--- Start of Records shown ---
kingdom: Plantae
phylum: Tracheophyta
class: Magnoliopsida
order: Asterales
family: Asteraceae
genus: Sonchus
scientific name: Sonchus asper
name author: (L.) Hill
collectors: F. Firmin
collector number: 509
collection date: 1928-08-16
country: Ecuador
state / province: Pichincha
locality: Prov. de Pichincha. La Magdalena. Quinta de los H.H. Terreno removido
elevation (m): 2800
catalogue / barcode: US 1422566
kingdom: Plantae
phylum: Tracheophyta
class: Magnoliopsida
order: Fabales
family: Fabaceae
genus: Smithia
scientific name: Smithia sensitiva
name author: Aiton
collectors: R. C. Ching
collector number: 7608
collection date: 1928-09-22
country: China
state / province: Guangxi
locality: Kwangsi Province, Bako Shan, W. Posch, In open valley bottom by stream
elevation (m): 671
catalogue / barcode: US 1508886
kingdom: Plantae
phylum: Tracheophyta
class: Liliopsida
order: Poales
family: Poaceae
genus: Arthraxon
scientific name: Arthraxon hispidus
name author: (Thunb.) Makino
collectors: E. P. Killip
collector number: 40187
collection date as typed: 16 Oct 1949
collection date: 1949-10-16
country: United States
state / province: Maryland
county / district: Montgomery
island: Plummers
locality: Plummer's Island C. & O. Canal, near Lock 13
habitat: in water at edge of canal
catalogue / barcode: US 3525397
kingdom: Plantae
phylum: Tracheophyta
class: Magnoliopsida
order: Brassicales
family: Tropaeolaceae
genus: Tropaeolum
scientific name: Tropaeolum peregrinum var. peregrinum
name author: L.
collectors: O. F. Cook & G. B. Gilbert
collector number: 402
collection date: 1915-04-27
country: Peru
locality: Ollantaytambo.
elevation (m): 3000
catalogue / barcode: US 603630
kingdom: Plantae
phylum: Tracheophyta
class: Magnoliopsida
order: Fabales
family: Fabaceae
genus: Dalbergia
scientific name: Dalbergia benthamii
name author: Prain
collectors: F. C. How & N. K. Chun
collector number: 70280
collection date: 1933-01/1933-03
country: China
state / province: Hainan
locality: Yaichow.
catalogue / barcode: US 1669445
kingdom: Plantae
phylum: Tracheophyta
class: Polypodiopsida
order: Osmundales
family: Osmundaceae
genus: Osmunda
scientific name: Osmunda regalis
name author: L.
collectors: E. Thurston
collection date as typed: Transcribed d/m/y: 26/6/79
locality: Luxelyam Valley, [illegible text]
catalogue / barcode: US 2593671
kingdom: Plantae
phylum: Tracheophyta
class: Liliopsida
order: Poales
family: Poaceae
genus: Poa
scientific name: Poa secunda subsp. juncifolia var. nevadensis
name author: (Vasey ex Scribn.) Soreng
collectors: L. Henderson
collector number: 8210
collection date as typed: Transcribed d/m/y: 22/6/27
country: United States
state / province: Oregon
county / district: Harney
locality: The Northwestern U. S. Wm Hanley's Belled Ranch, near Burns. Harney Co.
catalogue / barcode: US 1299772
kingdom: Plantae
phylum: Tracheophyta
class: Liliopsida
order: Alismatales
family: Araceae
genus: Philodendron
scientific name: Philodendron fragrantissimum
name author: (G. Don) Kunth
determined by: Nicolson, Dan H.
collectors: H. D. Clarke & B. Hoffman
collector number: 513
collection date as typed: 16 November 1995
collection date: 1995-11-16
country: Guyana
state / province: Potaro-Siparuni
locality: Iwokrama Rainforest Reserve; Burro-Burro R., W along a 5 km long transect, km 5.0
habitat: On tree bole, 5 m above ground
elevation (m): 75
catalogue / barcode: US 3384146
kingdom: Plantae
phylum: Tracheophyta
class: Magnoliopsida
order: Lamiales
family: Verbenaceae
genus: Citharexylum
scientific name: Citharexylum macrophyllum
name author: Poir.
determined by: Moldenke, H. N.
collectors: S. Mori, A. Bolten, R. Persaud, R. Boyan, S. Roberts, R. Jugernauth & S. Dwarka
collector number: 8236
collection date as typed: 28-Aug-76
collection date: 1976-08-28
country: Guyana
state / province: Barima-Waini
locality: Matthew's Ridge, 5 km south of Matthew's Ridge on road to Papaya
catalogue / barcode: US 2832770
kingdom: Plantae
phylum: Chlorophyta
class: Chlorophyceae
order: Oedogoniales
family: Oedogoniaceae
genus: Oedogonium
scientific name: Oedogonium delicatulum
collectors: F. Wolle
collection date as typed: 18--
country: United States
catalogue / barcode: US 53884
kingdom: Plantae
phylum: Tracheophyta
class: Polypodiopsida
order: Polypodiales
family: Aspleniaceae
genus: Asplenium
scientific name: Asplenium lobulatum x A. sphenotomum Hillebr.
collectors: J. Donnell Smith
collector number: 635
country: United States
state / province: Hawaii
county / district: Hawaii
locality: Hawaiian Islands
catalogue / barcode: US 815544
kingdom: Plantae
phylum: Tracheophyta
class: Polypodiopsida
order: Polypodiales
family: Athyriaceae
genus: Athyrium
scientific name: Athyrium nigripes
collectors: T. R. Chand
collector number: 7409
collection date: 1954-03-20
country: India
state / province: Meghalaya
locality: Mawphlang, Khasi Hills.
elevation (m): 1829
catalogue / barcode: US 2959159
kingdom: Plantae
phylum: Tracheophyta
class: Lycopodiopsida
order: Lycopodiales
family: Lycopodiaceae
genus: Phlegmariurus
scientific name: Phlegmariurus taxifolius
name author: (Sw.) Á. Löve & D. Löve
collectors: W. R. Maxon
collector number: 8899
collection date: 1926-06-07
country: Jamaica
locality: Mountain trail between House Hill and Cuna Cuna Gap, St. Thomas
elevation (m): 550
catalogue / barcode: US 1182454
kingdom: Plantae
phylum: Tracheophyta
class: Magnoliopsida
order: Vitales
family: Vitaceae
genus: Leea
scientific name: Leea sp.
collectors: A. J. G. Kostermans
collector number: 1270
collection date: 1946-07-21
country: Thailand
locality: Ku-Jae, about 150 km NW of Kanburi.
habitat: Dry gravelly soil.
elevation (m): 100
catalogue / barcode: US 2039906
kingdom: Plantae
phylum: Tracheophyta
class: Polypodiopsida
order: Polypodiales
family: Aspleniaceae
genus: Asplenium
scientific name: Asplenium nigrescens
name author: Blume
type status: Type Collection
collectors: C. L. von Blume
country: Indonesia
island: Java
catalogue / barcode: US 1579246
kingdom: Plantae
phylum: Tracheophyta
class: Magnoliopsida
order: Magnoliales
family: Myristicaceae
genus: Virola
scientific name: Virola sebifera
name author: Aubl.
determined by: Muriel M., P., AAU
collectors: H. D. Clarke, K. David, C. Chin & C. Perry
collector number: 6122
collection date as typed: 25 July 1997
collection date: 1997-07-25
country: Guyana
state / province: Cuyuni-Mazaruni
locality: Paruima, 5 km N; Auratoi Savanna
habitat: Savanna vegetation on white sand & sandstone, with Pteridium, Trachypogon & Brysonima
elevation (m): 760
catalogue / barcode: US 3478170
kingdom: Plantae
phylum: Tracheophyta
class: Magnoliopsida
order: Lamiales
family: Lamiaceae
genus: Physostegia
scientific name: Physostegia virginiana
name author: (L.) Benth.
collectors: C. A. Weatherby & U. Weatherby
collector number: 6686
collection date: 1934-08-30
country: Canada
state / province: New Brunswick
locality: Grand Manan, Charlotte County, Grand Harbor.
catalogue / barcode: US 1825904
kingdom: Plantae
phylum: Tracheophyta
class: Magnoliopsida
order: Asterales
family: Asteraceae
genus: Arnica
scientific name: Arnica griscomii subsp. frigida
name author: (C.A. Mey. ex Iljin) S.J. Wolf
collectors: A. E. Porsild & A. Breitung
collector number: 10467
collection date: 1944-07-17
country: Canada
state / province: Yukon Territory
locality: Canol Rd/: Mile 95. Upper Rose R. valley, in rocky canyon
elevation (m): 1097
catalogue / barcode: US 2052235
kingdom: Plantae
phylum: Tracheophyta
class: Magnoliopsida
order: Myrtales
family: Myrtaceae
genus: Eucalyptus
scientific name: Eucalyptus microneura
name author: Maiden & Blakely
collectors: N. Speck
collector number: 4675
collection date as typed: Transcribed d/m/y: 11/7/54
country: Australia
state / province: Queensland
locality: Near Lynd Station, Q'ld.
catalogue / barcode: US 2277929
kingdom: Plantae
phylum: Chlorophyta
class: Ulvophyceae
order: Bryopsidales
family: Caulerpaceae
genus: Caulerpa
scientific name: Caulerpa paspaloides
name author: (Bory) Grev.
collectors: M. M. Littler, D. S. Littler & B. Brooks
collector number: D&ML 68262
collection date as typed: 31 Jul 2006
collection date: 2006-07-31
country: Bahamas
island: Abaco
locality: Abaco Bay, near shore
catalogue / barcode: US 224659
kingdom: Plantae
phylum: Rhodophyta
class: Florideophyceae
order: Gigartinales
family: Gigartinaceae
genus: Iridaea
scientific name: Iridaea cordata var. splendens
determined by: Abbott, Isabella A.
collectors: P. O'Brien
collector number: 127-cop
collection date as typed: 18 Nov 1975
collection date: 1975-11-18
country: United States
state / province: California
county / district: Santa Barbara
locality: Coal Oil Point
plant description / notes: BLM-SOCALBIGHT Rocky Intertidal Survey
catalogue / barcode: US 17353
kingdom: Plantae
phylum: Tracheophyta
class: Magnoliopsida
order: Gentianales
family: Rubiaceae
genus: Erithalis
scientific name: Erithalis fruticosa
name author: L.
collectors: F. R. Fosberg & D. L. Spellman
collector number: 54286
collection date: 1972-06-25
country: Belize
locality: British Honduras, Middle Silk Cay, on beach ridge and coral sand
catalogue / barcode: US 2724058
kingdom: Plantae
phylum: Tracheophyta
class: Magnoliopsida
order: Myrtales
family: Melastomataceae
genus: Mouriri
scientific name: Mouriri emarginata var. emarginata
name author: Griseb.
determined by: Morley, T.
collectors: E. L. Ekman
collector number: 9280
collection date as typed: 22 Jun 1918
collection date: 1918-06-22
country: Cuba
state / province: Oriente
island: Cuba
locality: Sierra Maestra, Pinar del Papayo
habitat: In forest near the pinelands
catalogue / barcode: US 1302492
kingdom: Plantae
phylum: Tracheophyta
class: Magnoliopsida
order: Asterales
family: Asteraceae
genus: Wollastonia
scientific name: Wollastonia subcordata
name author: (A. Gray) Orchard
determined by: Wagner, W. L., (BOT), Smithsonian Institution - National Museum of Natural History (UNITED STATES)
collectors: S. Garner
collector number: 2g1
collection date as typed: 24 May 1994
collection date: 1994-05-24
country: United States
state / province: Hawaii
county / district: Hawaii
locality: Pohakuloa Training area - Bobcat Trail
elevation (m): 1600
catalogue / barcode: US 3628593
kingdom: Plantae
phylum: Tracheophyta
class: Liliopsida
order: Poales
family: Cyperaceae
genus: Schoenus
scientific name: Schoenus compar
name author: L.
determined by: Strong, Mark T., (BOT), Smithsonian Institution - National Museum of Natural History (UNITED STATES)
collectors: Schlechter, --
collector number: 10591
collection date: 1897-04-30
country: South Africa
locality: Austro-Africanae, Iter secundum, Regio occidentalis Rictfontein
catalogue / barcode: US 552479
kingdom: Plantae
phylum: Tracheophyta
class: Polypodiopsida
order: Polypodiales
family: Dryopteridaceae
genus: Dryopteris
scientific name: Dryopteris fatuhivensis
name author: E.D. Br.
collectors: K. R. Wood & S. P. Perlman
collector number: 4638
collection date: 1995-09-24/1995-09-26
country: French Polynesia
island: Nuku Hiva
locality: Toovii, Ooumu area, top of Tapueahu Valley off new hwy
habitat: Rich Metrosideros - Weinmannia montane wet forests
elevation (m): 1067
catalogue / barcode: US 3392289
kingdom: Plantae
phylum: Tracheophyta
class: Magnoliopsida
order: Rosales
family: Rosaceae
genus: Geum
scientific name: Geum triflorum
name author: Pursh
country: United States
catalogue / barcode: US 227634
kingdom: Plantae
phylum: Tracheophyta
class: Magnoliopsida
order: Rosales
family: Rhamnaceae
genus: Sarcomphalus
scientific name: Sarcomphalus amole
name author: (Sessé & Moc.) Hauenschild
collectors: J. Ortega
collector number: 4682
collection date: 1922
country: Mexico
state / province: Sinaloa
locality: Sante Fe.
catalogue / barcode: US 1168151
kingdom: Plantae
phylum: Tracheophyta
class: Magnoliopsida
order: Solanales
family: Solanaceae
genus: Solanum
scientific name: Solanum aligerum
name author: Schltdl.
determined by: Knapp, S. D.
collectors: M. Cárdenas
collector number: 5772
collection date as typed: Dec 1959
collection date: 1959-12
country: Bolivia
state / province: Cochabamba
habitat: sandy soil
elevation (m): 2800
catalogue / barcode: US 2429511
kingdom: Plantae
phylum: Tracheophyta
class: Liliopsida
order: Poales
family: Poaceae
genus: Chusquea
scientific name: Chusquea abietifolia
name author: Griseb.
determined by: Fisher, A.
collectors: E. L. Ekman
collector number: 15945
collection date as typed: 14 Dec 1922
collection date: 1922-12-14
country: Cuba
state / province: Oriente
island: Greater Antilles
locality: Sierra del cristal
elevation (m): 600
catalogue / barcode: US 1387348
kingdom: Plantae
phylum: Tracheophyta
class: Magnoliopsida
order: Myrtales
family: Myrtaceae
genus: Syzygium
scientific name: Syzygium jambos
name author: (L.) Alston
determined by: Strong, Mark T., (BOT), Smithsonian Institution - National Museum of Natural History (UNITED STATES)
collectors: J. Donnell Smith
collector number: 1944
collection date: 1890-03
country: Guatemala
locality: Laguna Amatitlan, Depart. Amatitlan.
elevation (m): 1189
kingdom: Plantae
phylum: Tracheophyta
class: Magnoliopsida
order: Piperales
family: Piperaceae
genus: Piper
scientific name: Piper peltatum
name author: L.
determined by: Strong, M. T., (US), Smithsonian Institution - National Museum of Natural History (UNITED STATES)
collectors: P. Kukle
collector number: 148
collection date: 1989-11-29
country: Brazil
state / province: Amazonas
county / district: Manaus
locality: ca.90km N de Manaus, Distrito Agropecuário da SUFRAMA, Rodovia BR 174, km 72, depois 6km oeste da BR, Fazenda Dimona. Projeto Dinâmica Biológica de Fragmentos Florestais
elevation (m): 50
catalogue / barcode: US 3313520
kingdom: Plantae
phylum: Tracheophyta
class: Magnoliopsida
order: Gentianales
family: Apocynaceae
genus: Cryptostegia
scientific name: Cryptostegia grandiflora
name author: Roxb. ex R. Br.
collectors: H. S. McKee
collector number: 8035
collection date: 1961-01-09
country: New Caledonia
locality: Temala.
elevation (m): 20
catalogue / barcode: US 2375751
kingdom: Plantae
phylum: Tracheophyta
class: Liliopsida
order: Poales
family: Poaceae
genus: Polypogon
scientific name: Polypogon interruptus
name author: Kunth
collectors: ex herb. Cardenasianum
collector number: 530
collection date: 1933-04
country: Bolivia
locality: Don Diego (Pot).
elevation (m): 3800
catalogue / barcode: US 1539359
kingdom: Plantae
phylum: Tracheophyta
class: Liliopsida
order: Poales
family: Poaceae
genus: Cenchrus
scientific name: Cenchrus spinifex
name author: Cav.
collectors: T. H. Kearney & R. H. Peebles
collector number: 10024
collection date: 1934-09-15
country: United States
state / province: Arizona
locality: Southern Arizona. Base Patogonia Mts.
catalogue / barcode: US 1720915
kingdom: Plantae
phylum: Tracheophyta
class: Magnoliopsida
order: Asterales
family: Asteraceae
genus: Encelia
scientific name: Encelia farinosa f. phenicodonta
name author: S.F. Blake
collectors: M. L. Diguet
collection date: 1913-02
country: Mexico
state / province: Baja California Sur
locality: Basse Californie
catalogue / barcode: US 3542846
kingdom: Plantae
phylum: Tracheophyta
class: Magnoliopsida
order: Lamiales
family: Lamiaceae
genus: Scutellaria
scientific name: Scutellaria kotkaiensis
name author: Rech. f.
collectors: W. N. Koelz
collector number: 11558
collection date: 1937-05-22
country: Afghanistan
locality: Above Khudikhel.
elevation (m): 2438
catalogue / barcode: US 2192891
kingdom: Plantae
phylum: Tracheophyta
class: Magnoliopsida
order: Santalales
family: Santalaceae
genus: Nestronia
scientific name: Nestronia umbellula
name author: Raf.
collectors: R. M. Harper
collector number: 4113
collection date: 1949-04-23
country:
--- End of Records shown ---
**Exercise**
Rewrite the data above from its first line through the line containing "catalogue / barcode: US 1422566", inclusive, substituting "site" for "locality" and leaving everything else unchanged.

**Output below**
kingdom: Plantae
phylum: Tracheophyta
class: Magnoliopsida
order: Asterales
family: Asteraceae
genus: Sonchus
scientific name: Sonchus asper
name author: (L.) Hill
collectors: F. Firmin
collector number: 509
collection date: 1928-08-16
country: Ecuador
state / province: Pichincha
site: Prov. de Pichincha. La Magdalena. Quinta de los H.H. Terreno removido
elevation (m): 2800
catalogue / barcode: US 1422566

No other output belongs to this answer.